### Data for the task
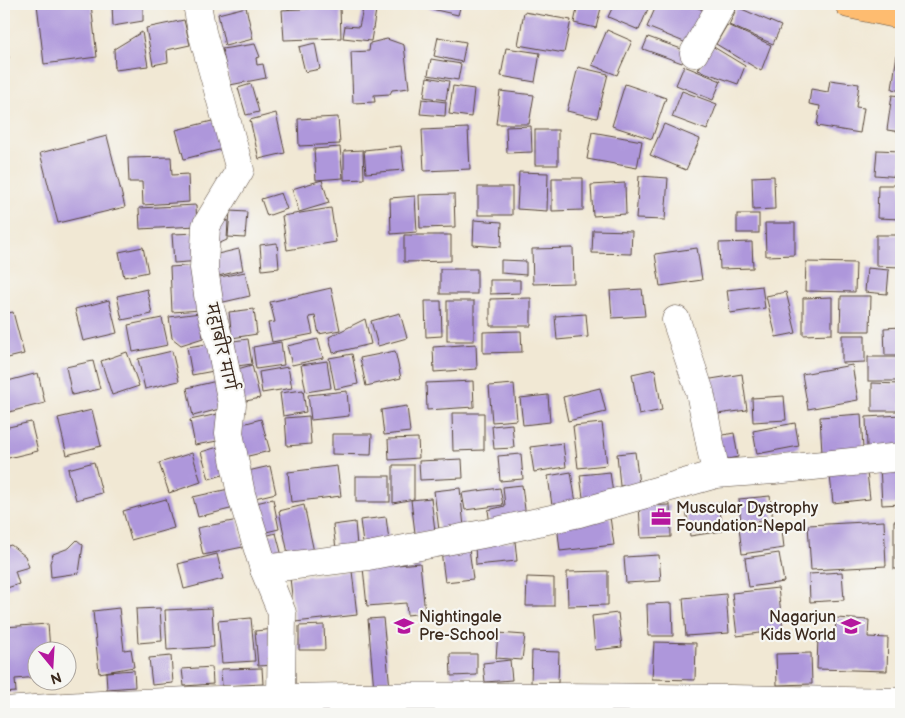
<svg xmlns="http://www.w3.org/2000/svg" width="905" height="718" font-family="'Balsamiq Sans','Playpen Sans Deva',sans-serif">
<style>
.building{fill:#ae97db}
.lines{fill:none;stroke-linecap:round;stroke-linejoin:round}
.minor-casing{stroke:#564639;stroke-width:29}
.major-casing{stroke:#564639;stroke-width:29}
.minor{stroke:#fff;stroke-width:28}
.major{stroke:#febc70;stroke-width:28}
.labels{text-anchor:middle;dominant-baseline:central;stroke-width:4.5;stroke-linejoin:round;paint-order:stroke}
.street-label{font-size:16px;fill:#3b2a1e;stroke:#f6f6f2}
.poi-label{font-size:16px;fill:#3b2a1e;stroke:#f6f6f2;text-anchor:start}
</style>
<rect width="100%" height="100%" fill="#f6f6f2"/>
<filter id="ink" filterUnits="userSpaceOnUse"><feTurbulence type="fractalNoise" baseFrequency=".02" numOctaves="2"/><feDisplacementMap in="SourceGraphic" scale="10" xChannelSelector="R" yChannelSelector="G"/><feConvolveMatrix kernelMatrix="1 2 1 2 8 2 1 2 1" color-interpolation-filters="sRGB"/></filter>
<filter id="wash" filterUnits="userSpaceOnUse"><feTurbulence type="fractalNoise" baseFrequency=".0096" numOctaves="4" result="noise"/><feDisplacementMap in="SourceGraphic" scale="20" xChannelSelector="R" yChannelSelector="G"/><feGaussianBlur stdDeviation="1.12" result="paint"/><feColorMatrix in="noise" values="0 0 0 0 0 0 0 0 0 0 0 0 0 0 0 0 0 1.4 0 .05"/><feComposite in="paint" operator="in"/></filter>
<g filter="url(#wash)">
<rect width="100%" height="100%" fill="#f1e8d4"/>
<g id="blocks">
<!-- building -->
<g class="building">
<polygon points="37,4 91,4 97,57 44,64"/>
<polygon points="112,4 167,4 167,7 143,7 143,21 113,26"/>
<polygon points="340,4 377,4 371,41 343,38 345,26 359,27 363,9 340,6"/>
<polygon points="428,4 461,4 458,15 427,8"/>
<polygon points="578,4 602,4 596,28 574,23"/>
<polygon points="614,4 650,4 639,30 608,17"/>
<polygon points="657,4 689,4 703,10 689,44 647,27"/>
<polygon points="246,7 253,39 225,46 218,14"/>
<polygon points="340,7 341,38 284,40 282,10"/>
<polygon points="737,7 781,26 773,44 729,25"/>
<polygon points="524,12 571,20 564,53 518,45"/>
<polygon points="184,20 190,45 167,50 168,62 153,65 146,28"/>
<polygon points="727,25 771,45 761,71 716,44"/>
<polygon points="607,30 632,41 617,75 592,65"/>
<polygon points="142,32 148,66 115,70 114,49"/>
<polygon points="4,36 9,58 4,59"/>
<polygon points="438,37 466,42 462,62 434,56"/>
<polygon points="648,37 687,51 682,63 643,49"/>
<polygon points="387,39 404,45 409,88 392,90 390,94 374,95 375,102 353,103 351,52 369,51 370,43"/>
<polygon points="315,43 320,69 305,72 299,47"/>
<polygon points="255,44 260,57 256,58 257,65 263,64 266,78 230,85 222,49"/>
<polygon points="712,46 745,66 738,84 698,70"/>
<polygon points="506,48 540,53 535,82 501,76"/>
<polygon points="897,54 901,55 901,91 892,89"/>
<polygon points="431,59 461,64 458,80 428,75"/>
<polygon points="684,66 721,81 713,100 676,85"/>
<polygon points="578,67 608,74 597,118 567,111"/>
<polygon points="427,77 449,81 446,100 424,97"/>
<polygon points="830,80 859,84 856,107 864,108 860,133 817,126 820,106 809,104 811,89 828,92"/>
<polygon points="251,84 259,112 246,115 238,88"/>
<polygon points="625,84 666,98 652,139 612,126"/>
<polygon points="453,86 474,89 471,117 449,114"/>
<polygon points="500,91 534,95 529,124 496,124"/>
<polygon points="682,91 717,104 707,130 672,117"/>
<polygon points="892,95 901,96 901,132 887,130"/>
<polygon points="422,99 446,102 445,116 420,114"/>
<polygon points="276,113 285,153 259,159 250,120"/>
<polygon points="338,117 340,144 299,146 298,119"/>
<polygon points="216,120 223,149 184,159 176,130"/>
<polygon points="664,124 700,139 686,170 650,155"/>
<polygon points="531,126 532,152 507,153 506,127"/>
<polygon points="468,128 470,169 424,171 422,130"/>
<rect x="535" y="130" width="23" height="35"/>
<polygon points="592,132 642,141 637,168 587,159"/>
<polygon points="107,136 125,207 58,223 40,153"/>
<polygon points="401,146 404,170 366,173 364,150"/>
<polygon points="340,147 343,178 316,180 314,149"/>
<polygon points="363,150 364,179 344,180 344,151"/>
<polygon points="877,150 901,151 901,177 875,175"/>
<polygon points="171,157 172,175 188,174 189,202 143,205 142,182 129,182 128,158"/>
<polygon points="519,172 548,173 547,211 517,209"/>
<polygon points="639,176 668,178 665,220 636,219"/>
<polygon points="774,176 775,209 753,210 752,177"/>
<polygon points="552,178 583,178 583,210 552,211"/>
<polygon points="322,180 329,203 299,212 292,189"/>
<polygon points="625,183 626,214 593,216 591,185"/>
<polygon points="878,185 901,185 901,219 877,218"/>
<rect x="478" y="187" width="34" height="28"/>
<polygon points="281,193 287,209 267,216 261,199"/>
<polygon points="454,194 455,227 420,228 419,195"/>
<polygon points="415,196 417,232 391,234 390,198"/>
<polygon points="196,205 197,226 140,229 139,208"/>
<polygon points="331,208 336,242 287,250 282,216"/>
<polygon points="230,211 247,212 245,238 228,237"/>
<rect x="737" y="214" width="22" height="19"/>
<polygon points="228,220 227,240 211,247 211,228"/>
<polygon points="474,220 502,222 501,247 473,245"/>
<polygon points="765,223 795,223 795,255 766,256"/>
<polygon points="593,230 632,231 631,254 592,253"/>
<polygon points="199,233 201,261 174,263 172,234"/>
<polygon points="404,235 451,235 451,261 404,262"/>
<polygon points="876,235 901,235 901,267 876,266"/>
<polygon points="752,242 753,268 720,269 719,243"/>
<polygon points="277,243 279,268 262,270 260,245"/>
<polygon points="143,247 148,272 124,277 119,252"/>
<polygon points="573,248 574,283 533,284 532,249"/>
<polygon points="697,248 702,280 660,286 655,254"/>
<polygon points="239,249 243,270 214,277 209,256"/>
<polygon points="501,260 526,261 526,275 501,273"/>
<polygon points="806,262 856,263 855,292 805,291"/>
<polygon points="199,265 201,310 172,312 170,267"/>
<polygon points="867,268 889,270 887,294 865,292"/>
<rect x="440" y="269" width="37" height="25"/>
<polygon points="245,272 250,296 215,304 210,279"/>
<polygon points="490,280 520,280 520,293 490,294"/>
<polygon points="762,286 765,308 730,313 727,290"/>
<polygon points="331,288 340,330 319,334 315,316 309,317 313,334 272,342 268,323 275,322 270,302"/>
<polygon points="147,289 152,314 122,320 117,296"/>
<polygon points="642,289 645,316 612,318 610,291"/>
<polygon points="786,292 796,333 776,337 766,296"/>
<polygon points="841,296 871,296 870,331 840,331"/>
<polygon points="832,297 832,334 803,335 803,298"/>
<polygon points="531,298 531,326 490,326 490,299"/>
<polygon points="109,300 117,333 83,341 75,309"/>
<polygon points="425,301 441,301 442,336 426,337"/>
<rect x="447" y="301" width="27" height="40"/>
<polygon points="254,309 257,334 232,338 229,312"/>
<polygon points="13,312 24,354 4,359 4,314"/>
<polygon points="200,313 203,338 181,345 172,338 169,317"/>
<polygon points="400,313 407,338 378,346 371,321"/>
<polygon points="586,314 588,337 557,340 555,316"/>
<polygon points="162,318 168,345 133,352 128,325"/>
<polygon points="365,319 371,344 333,353 329,337"/>
<polygon points="901,327 901,355 885,355 884,328"/>
<polygon points="521,331 522,352 483,353 483,332"/>
<polygon points="842,335 865,335 865,362 842,363"/>
<polygon points="248,339 252,364 230,367 226,342"/>
<polygon points="318,339 323,358 292,365 287,346"/>
<polygon points="281,342 284,365 256,369 253,347"/>
<polygon points="214,343 219,370 192,375 187,347"/>
<polygon points="476,344 477,369 434,372 433,347"/>
<polygon points="172,351 179,381 145,389 138,359"/>
<polygon points="395,351 401,378 366,386 360,358"/>
<polygon points="127,352 139,386 112,395 101,361"/>
<polygon points="352,354 358,384 335,389 329,358"/>
<rect x="868" y="357" width="33" height="24"/>
<polygon points="93,361 100,389 72,395 66,367"/>
<polygon points="327,361 331,388 306,392 301,365"/>
<polygon points="252,365 260,398 237,403 230,371"/>
<polygon points="852,365 858,400 808,409 802,374"/>
<polygon points="288,367 292,388 262,393 259,372"/>
<polygon points="655,369 662,410 639,415 632,374"/>
<polygon points="38,373 45,403 9,412 4,392 4,382"/>
<polygon points="742,374 747,410 710,415 705,380"/>
<polygon points="221,380 227,407 193,416 187,388"/>
<polygon points="473,381 474,407 427,410 426,383"/>
<polygon points="872,383 901,384 901,411 872,411"/>
<polygon points="514,384 517,420 492,422 489,386"/>
<polygon points="600,388 606,412 568,421 563,397"/>
<polygon points="303,390 306,412 283,416 280,393"/>
<polygon points="347,391 349,416 311,420 308,395"/>
<polygon points="548,395 550,422 523,425 520,398"/>
<polygon points="784,396 786,420 753,422 752,398"/>
<polygon points="407,406 410,432 384,435 381,410"/>
<polygon points="92,410 101,446 67,455 58,418"/>
<polygon points="452,413 484,413 484,450 453,451"/>
<polygon points="218,414 223,440 195,445 190,420"/>
<polygon points="861,414 863,450 822,453 820,417"/>
<polygon points="901,415 901,447 867,448 866,417"/>
<polygon points="309,416 311,444 287,446 285,418"/>
<polygon points="261,419 270,451 244,457 236,426"/>
<polygon points="31,422 38,451 4,459 4,428"/>
<polygon points="602,423 607,465 578,468 573,426"/>
<polygon points="795,423 799,446 757,454 753,431"/>
<polygon points="512,424 514,448 494,449 492,426"/>
<polygon points="734,433 738,457 717,461 713,437"/>
<polygon points="332,434 372,434 371,455 332,454"/>
<polygon points="418,438 419,458 389,460 388,439"/>
<polygon points="563,443 566,467 534,472 530,447"/>
<polygon points="225,445 233,472 209,479 201,452"/>
<polygon points="635,452 639,484 620,486 617,454"/>
<polygon points="192,453 201,482 169,493 159,463"/>
<polygon points="521,454 523,479 500,481 498,456"/>
<polygon points="462,459 463,478 420,480 419,461"/>
<polygon points="94,462 102,493 76,500 68,469"/>
<polygon points="866,463 870,499 833,503 829,467"/>
<polygon points="901,464 901,504 882,505 880,465"/>
<polygon points="393,465 414,465 414,499 393,503"/>
<polygon points="270,466 276,493 255,498 248,471"/>
<polygon points="337,466 341,496 291,502 288,472"/>
<polygon points="571,472 577,509 553,513 548,476"/>
<polygon points="610,472 614,501 584,505 580,475"/>
<rect x="356" y="476" width="34" height="26"/>
<polygon points="522,485 526,518 490,525 488,510 505,506 503,487"/>
<polygon points="233,488 238,507 198,517 193,497"/>
<polygon points="460,488 464,527 439,530 434,491"/>
<polygon points="500,488 503,505 465,510 462,493"/>
<polygon points="770,496 773,520 741,523 739,499"/>
<polygon points="431,498 435,531 415,533 411,500"/>
<polygon points="166,499 174,528 131,540 123,511"/>
<polygon points="273,499 279,529 262,533 256,503"/>
<polygon points="719,504 723,531 690,536 686,509"/>
<polygon points="304,505 314,552 289,558 279,511"/>
<polygon points="670,505 671,537 641,538 639,506"/>
<polygon points="386,517 389,541 363,544 360,520"/>
<polygon points="610,517 614,545 560,551 557,524"/>
<polygon points="238,520 243,547 203,555 197,528"/>
<polygon points="781,521 784,548 742,554 739,527"/>
<polygon points="884,521 886,566 811,570 808,525"/>
<rect x="894" y="521" width="7" height="48"/>
<polygon points="355,522 357,546 336,549 333,525"/>
<polygon points="276,533 283,560 268,564 261,537"/>
<polygon points="77,540 83,545 79,573 51,577 50,563 53,554 69,548"/>
<polygon points="515,541 517,561 476,565 475,545"/>
<polygon points="11,545 25,556 29,567 15,571 19,584 4,589 4,547"/>
<polygon points="469,548 473,579 445,582 441,551"/>
<polygon points="779,553 784,582 749,587 745,558"/>
<polygon points="217,554 223,579 184,589 178,564"/>
<polygon points="659,555 661,581 626,583 624,557"/>
<polygon points="420,563 425,613 407,615 406,603 367,606 363,568"/>
<polygon points="352,571 357,615 295,622 290,578"/>
<polygon points="608,571 608,605 568,606 567,572"/>
<polygon points="842,572 844,600 810,602 809,574"/>
<polygon points="527,577 554,578 554,606 526,606"/>
<polygon points="778,588 783,630 737,636 732,593"/>
<polygon points="726,594 729,633 686,636 683,598"/>
<polygon points="672,603 673,636 648,636 647,604"/>
<polygon points="119,608 124,650 131,649 134,667 99,673 93,611"/>
<polygon points="160,608 162,641 138,643 136,609"/>
<polygon points="212,608 214,647 167,650 165,610"/>
<polygon points="618,613 622,647 595,650 592,616"/>
<polygon points="251,618 255,661 222,663 218,621"/>
<polygon points="383,618 390,688 374,690 368,619"/>
<polygon points="836,618 869,620 868,637 888,638 887,671 817,669 818,636 835,637"/>
<polygon points="48,624 50,650 38,650 38,677 15,679 16,692 4,693 4,627"/>
<polygon points="324,625 325,650 299,650 299,626"/>
<polygon points="274,629 277,665 258,666 255,631"/>
<polygon points="498,633 525,635 522,660 496,658"/>
<polygon points="654,642 696,643 695,680 652,679"/>
<polygon points="532,651 559,652 558,683 531,683"/>
<polygon points="811,653 812,684 777,685 776,654"/>
<polygon points="450,654 477,654 477,675 451,676"/>
<polygon points="171,656 173,683 152,685 149,658"/>
<polygon points="510,660 512,680 485,682 483,663"/>
<polygon points="212,667 213,684 184,686 182,669"/>
<polygon points="262,668 263,684 222,686 221,669"/>
<polygon points="134,670 135,687 107,689 106,672"/>
<polygon points="322,708 347,709 347,714 322,714"/>
<polygon points="463,709 463,714 430,714 430,710"/>
<rect x="475" y="711" width="28" height="3"/>
</g>
</g>
</g>
<g filter="url(#ink)">
<use href="#blocks" fill-opacity="0" stroke="#564639" stroke-width="1"/>
<g class="lines">
<defs>
<g id="minor">
<polyline points="197,4 202,32 240,170 206,226 204,268 210,308 221,346 232,404 229,433 241,494 264,569 282,613 281,697 278,714"/>
<polyline points="694,53 722,4"/>
<polyline points="676,320 700,392 716,474"/>
<polyline points="264,569 368,556 488,533 579,513 716,474 774,470 901,457"/>
<path d="M4 711C303 689 602 697 901 702"/>
</g>
<polyline id="major" points="849,4 901,15"/>
</defs>
<!-- minor casing -->
<use href="#minor" class="minor-casing"/>
<!-- major casing -->
<use href="#major" class="major-casing"/>
<!-- minor -->
<use href="#minor" class="minor"/>
<!-- major -->
<use href="#major" class="major"/>
</g>
</g>
<!-- icons -->
<defs>
<symbol id="office-bare" viewBox="-9 -9 18 18"><path d="M-6-3h4V-5.5h4V-3h4V5H-6ZM-1-4.5V-3h2v-1.5ZM-6 0V1H6V0Z" fill="#b5179e" stroke="#f6f6f2" stroke-width="2.5" paint-order="stroke"/></symbol>
<symbol id="school-bare" viewBox="-9 -9 18 18"><path d="M0-5L7-2L0 1L-7-2ZM-4 1L0 2.5L4 1V4Q0 6-4 4Z" fill="#b5179e" stroke="#f6f6f2" stroke-width="2.5" paint-order="stroke"/></symbol>
</defs>
<g fill-rule="evenodd">
<use href="#office-bare" x="647" y="503" width="28" height="28"/>
<use href="#school-bare" x="390" y="612" width="28" height="28"/>
<use href="#school-bare" x="837" y="612" width="28" height="28"/>
</g>
<g class="labels">
<!-- street labels -->
<g class="street-label">
<text transform="translate(220 347) rotate(77)">महाबीर मार्ग</text>
</g>
<!-- poi labels -->
<g class="poi-label">
<text x="676" y="508">Muscular Dystrophy<tspan x="676" dy="18">Foundation-Nepal</tspan></text>
<text x="419" y="617">Nightingale<tspan x="419" dy="18">Pre-School</tspan></text>
<text x="836" y="617" text-anchor="end">Nagarjun<tspan x="836" dy="18">Kids World</tspan></text>
</g>
</g>
<!-- margin -->
<rect width="905" height="718" fill="none" stroke="#f6f6f2" stroke-width="20"/>
<!-- north arrow -->
<g transform="translate(52 666) rotate(162)"><circle r="24" fill="#f6f6f2" stroke="#aba49d"/>
<path d="M0-4L9 19L0 12L-9 19Z" fill="#b5179e"/>
<text y="-8" font-size="14" font-weight="bold" text-anchor="middle" fill="#3b2a1e">N</text>
</g>
</svg>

### Aim of the task
If a line in the records contains the string "none", copy it out.

### Written response
.lines{fill:none;stroke-linecap:round;stroke-linejoin:round}
<rect width="905" height="718" fill="none" stroke="#f6f6f2" stroke-width="20"/>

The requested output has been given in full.